They both are pretty good coaches who have followed similar paths. Former players (Mack at Xavier, Miller at Pittsburgh) and former assistants at Xavier.

Thursday’s game at the Staples Center is the second consecutive mentor-vs-student game Miller will be involved in, only this time the roles are reversed. Last week in the Round of 32, Miller’s Wildcats defeated Ohio State, coached by Miller’s former boss at Xavier, Thad Matta.
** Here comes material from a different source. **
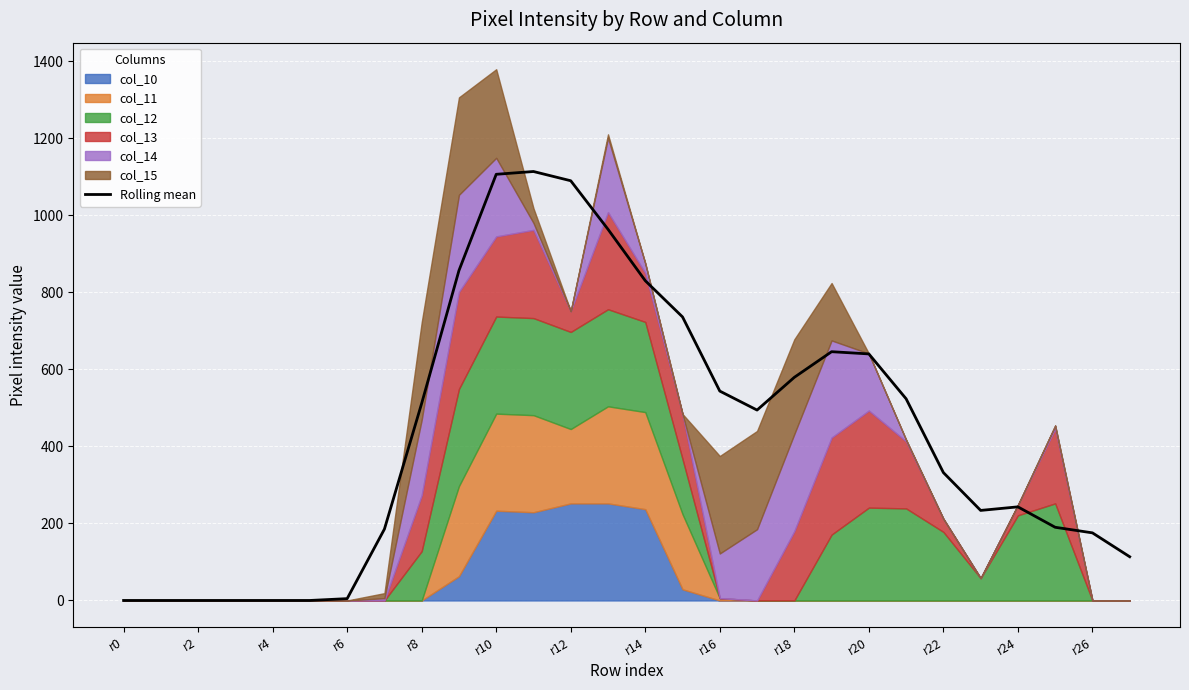

How many points are higher than both their immediate neighbors (excluding endpoints)?

3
Arizona’s victory was Miller’s first over Matta in three tries.

Miller and Mack are part of an impressive run of coaches who made their mark at the Cincinnati school, which has established itself as a mini basketball dynasty.
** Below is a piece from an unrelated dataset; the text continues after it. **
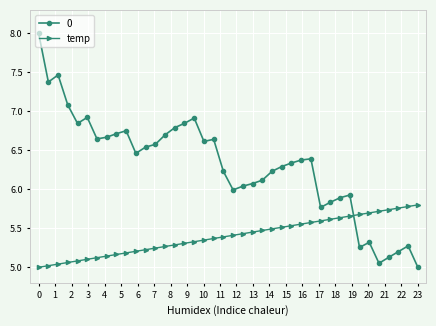

True or false: 0 has more than 1 points higher than both neighbors.

True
Pete Gillen, the late Skip Prosser and Matta all preceded Miller and Mack.

"Guys like Skip Prosser, Thad Matta, and Sean carried the torch and simply elevated the program to new heights," Mack said. "Our fan base has come to expect getting to the NCAA tournament, and that’s not (all) acceptable, but to advance . . . it’s a hefty bar at Xavier."

Xavier is playing in its third Sweet 16 in six years under Mack’s guidance, following one Elite Eight and one Sweet 16 in five years under Miller.
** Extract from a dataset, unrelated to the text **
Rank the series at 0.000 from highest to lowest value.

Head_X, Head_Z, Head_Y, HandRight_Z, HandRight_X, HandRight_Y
"If anybody thought that trajectory was going to stop in terms of Xavier continuing to elevate itself in the world of college basketball they’re obviously wrong," Miller said. "I’m proud just looking at where their program is. It’s done nothing but just increase and get better."

That’s also the case with Arizona, which is in its fourth Sweet 16 in six years under Miller. Since 2008, Xavier and UA are two of nine schools that have reached the Sweet 16 at least five times. Xavier has reached the Elite Eight twice, but never a Final Four.

Fate — and the NCAA Selection committee — has brought them together. When the NCAA brackets were announced nearly two weeks ago, Miller mentioned one team he didn’t want to face was San Diego State, if only because UA has played them plenty over the last few years. Another could have been Dayton, where his brother Archie is the head coach. Another might as well have been Xavier, just so he didn’t have to answer questions about the matchup.

"Chris has done a great, great job," Miller said. "The hardest part for me, and I try not to think about it, is I coached a lot of players at Xavier … There are so many guys that I watched through (the) years give their heart and soul to make the program what it is. When I think of that, that is the hardest part."

As for Mack’s assertion that Miller needs to loosen up, Arizona assistant Damon Stoudamire said don’t hold your breath.

"He is what he is," Stoudamire said. "I don’t know what side he’s shown you guys, but the side I see is a very intense guy — it’s basketball 24/7."